One of the perks of being the U.S. ambassador to the United Nations is a sweet New York apartment—for years it was in the Waldorf-Astoria, but now it’s in a new building on First Avenue. And current U.N. Ambassador Nikki Haley has gotten some amazing—or at least amazingly expensive—curtains to go with that amazing apartment:
The curtains themselves cost $29,900, while the motors and hardware needed to open and close them automatically cost $22,801, according to the contracts. Installation took place from March to August of last year, during Ms. Haley’s tenure as ambassador.

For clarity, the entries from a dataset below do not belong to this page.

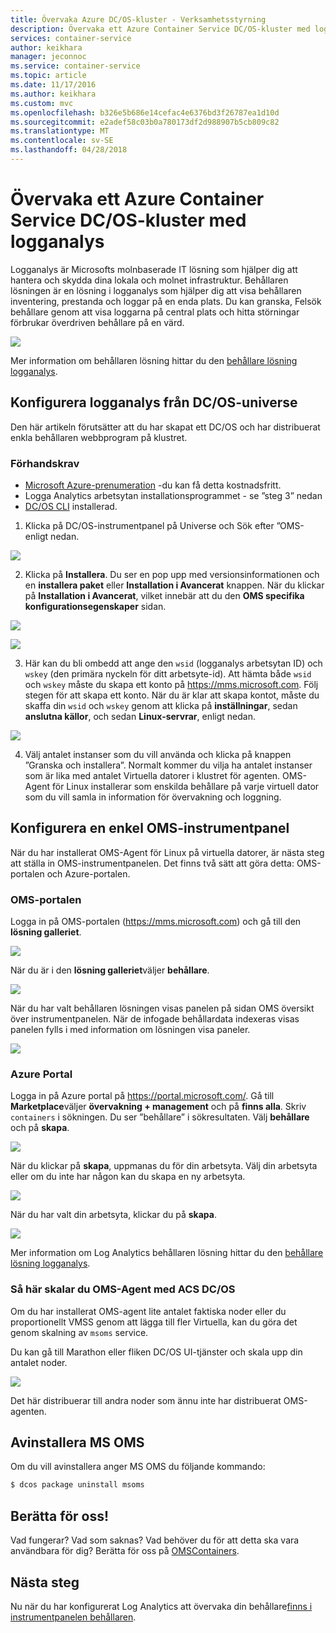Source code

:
 ```yaml
---
title: Övervaka Azure DC/OS-kluster - Verksamhetsstyrning
description: Övervaka ett Azure Container Service DC/OS-kluster med logganalys.
services: container-service
author: keikhara
manager: jeconnoc
ms.service: container-service
ms.topic: article
ms.date: 11/17/2016
ms.author: keikhara
ms.custom: mvc
ms.openlocfilehash: b326e5b686e14cefac4e6376bd3f26787ea1d10d
ms.sourcegitcommit: e2adef58c03b0a780173df2d988907b5cb809c82
ms.translationtype: MT
ms.contentlocale: sv-SE
ms.lasthandoff: 04/28/2018
---
```

# <a name="monitor-an-azure-container-service-dcos-cluster-with-log-analytics"></a>Övervaka ett Azure Container Service DC/OS-kluster med logganalys

Logganalys är Microsofts molnbaserade IT lösning som hjälper dig att hantera och skydda dina lokala och molnet infrastruktur. Behållaren lösningen är en lösning i logganalys som hjälper dig att visa behållaren inventering, prestanda och loggar på en enda plats. Du kan granska, Felsök behållare genom att visa loggarna på central plats och hitta störningar förbrukar överdriven behållare på en värd.

![](media/container-service-monitoring-oms/image1.png)

Mer information om behållaren lösning hittar du den [behållare lösning logganalys](../../log-analytics/log-analytics-containers.md).

## <a name="setting-up-log-analytics-from-the-dcos-universe"></a>Konfigurera logganalys från DC/OS-universe


Den här artikeln förutsätter att du har skapat ett DC/OS och har distribuerat enkla behållaren webbprogram på klustret.

### <a name="pre-requisite"></a>Förhandskrav
- [Microsoft Azure-prenumeration](https://azure.microsoft.com/free/) -du kan få detta kostnadsfritt.  
- Logga Analytics arbetsytan installationsprogrammet - se ”steg 3” nedan
- [DC/OS CLI](https://dcos.io/docs/1.8/usage/cli/install/) installerad.

1. Klicka på DC/OS-instrumentpanel på Universe och Sök efter ”OMS-enligt nedan.

![](media/container-service-monitoring-oms/image2.png)

2. Klicka på **Installera**. Du ser en pop upp med versionsinformationen och en **installera paket** eller **Installation i Avancerat** knappen. När du klickar på **Installation i Avancerat**, vilket innebär att du den **OMS specifika konfigurationsegenskaper** sidan.

![](media/container-service-monitoring-oms/image3.png)

![](media/container-service-monitoring-oms/image4.png)

3. Här kan du bli ombedd att ange den `wsid` (logganalys arbetsytan ID) och `wskey` (den primära nyckeln för ditt arbetsyte-id). Att hämta både `wsid` och `wskey` måste du skapa ett konto på <https://mms.microsoft.com>.
Följ stegen för att skapa ett konto. När du är klar att skapa kontot, måste du skaffa din `wsid` och `wskey` genom att klicka på **inställningar**, sedan **anslutna källor**, och sedan **Linux-servrar**, enligt nedan.

 ![](media/container-service-monitoring-oms/image5.png)

4. Välj antalet instanser som du vill använda och klicka på knappen ”Granska och installera”. Normalt kommer du vilja ha antalet instanser som är lika med antalet Virtuella datorer i klustret för agenten. OMS-Agent för Linux installerar som enskilda behållare på varje virtuell dator som du vill samla in information för övervakning och loggning.

## <a name="setting-up-a-simple-oms-dashboard"></a>Konfigurera en enkel OMS-instrumentpanel

När du har installerat OMS-Agent för Linux på virtuella datorer, är nästa steg att ställa in OMS-instrumentpanelen. Det finns två sätt att göra detta: OMS-portalen och Azure-portalen.

### <a name="oms-portal"></a>OMS-portalen 

Logga in på OMS-portalen (<https://mms.microsoft.com>) och gå till den **lösning galleriet**.

![](media/container-service-monitoring-oms/image6.png)

När du är i den **lösning galleriet**väljer **behållare**.

![](media/container-service-monitoring-oms/image7.png)

När du har valt behållaren lösningen visas panelen på sidan OMS översikt över instrumentpanelen. När de infogade behållardata indexeras visas panelen fylls i med information om lösningen visa paneler.

![](media/container-service-monitoring-oms/image8.png)

### <a name="azure-portal"></a>Azure Portal 

Logga in på Azure portal på <https://portal.microsoft.com/>. Gå till **Marketplace**väljer **övervakning + management** och på **finns alla**. Skriv `containers` i sökningen. Du ser ”behållare” i sökresultaten. Välj **behållare** och på **skapa**.

![](media/container-service-monitoring-oms/image9.png)

När du klickar på **skapa**, uppmanas du för din arbetsyta. Välj din arbetsyta eller om du inte har någon kan du skapa en ny arbetsyta.

![](media/container-service-monitoring-oms/image10.PNG)

När du har valt din arbetsyta, klickar du på **skapa**.

![](media/container-service-monitoring-oms/image11.png)

Mer information om Log Analytics behållaren lösning hittar du den [behållare lösning logganalys](../../log-analytics/log-analytics-containers.md).

### <a name="how-to-scale-oms-agent-with-acs-dcos"></a>Så här skalar du OMS-Agent med ACS DC/OS 

Om du har installerat OMS-agent lite antalet faktiska noder eller du proportionellt VMSS genom att lägga till fler Virtuella, kan du göra det genom skalning av `msoms` service.

Du kan gå till Marathon eller fliken DC/OS UI-tjänster och skala upp din antalet noder.

![](media/container-service-monitoring-oms/image12.PNG)

Det här distribuerar till andra noder som ännu inte har distribuerat OMS-agenten.

## <a name="uninstall-ms-oms"></a>Avinstallera MS OMS

Om du vill avinstallera anger MS OMS du följande kommando:

```bash
$ dcos package uninstall msoms
```

## <a name="let-us-know"></a>Berätta för oss!
Vad fungerar? Vad som saknas? Vad behöver du för att detta ska vara användbara för dig? Berätta för oss på <a href="mailto:OMSContainers@microsoft.com">OMSContainers</a>.

## <a name="next-steps"></a>Nästa steg

 Nu när du har konfigurerat Log Analytics att övervaka din behållare[finns i instrumentpanelen behållaren](../../log-analytics/log-analytics-containers.md).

According to a Haley spokesman, the Obama administration planned to buy the curtains and Haley had nothing to do with it. This may or may not be true—as we’ve learned, the first story the Trump administration tells isn’t always 100 percent accurate—but the Obama administration was not responsible for the context in which the curtains were bought:
While Ms. Haley’s curtains were being ordered and installed, Rex W. Tillerson, the administration’s first secretary of state, had frozen hiring, pushed out many of the department’s most senior diplomats and proposed cutting the department’s budget by 31 percent. In embassies around the world, projects were eliminated, jobs were left unfilled and the delegation to last year’s United Nations General Assembly meeting was slashed.

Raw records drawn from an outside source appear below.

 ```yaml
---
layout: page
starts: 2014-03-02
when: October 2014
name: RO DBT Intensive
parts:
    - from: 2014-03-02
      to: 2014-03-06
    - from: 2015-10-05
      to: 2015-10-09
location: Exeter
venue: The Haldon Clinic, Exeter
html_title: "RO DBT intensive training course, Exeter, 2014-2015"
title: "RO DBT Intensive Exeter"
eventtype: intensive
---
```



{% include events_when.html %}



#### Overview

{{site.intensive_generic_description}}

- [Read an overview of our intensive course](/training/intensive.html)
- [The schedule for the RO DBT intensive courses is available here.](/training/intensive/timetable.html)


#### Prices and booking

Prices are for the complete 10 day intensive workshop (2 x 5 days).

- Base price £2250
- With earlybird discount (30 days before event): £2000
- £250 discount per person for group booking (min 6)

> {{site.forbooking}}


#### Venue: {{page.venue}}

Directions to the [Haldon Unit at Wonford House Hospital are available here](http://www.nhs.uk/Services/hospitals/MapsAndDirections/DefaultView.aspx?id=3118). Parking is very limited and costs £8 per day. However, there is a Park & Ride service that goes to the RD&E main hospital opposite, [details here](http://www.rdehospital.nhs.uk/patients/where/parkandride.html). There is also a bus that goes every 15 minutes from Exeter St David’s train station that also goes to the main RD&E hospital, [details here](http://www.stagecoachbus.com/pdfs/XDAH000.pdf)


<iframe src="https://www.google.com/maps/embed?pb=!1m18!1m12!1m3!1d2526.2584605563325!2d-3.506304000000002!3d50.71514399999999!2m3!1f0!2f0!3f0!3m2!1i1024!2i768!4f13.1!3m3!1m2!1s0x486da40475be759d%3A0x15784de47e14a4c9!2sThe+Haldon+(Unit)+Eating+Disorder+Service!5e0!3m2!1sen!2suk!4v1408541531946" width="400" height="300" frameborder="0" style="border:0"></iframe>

Whatever the arguments for the curtains, if the Obama administration planned the purchase, it did so in the expectation that the State Department would continue being funded and run as if diplomacy mattered. Instead, even if we buy that there are good reasons for the U.N. ambassador’s apartment to have elaborate mechanized curtains, the question becomes whether this project was more important than all the projects that were scrapped and jobs that weren’t filled. Unlikely. But this is the one that went through. And that’s if the Trump administration’s explanation is accurate and truthful.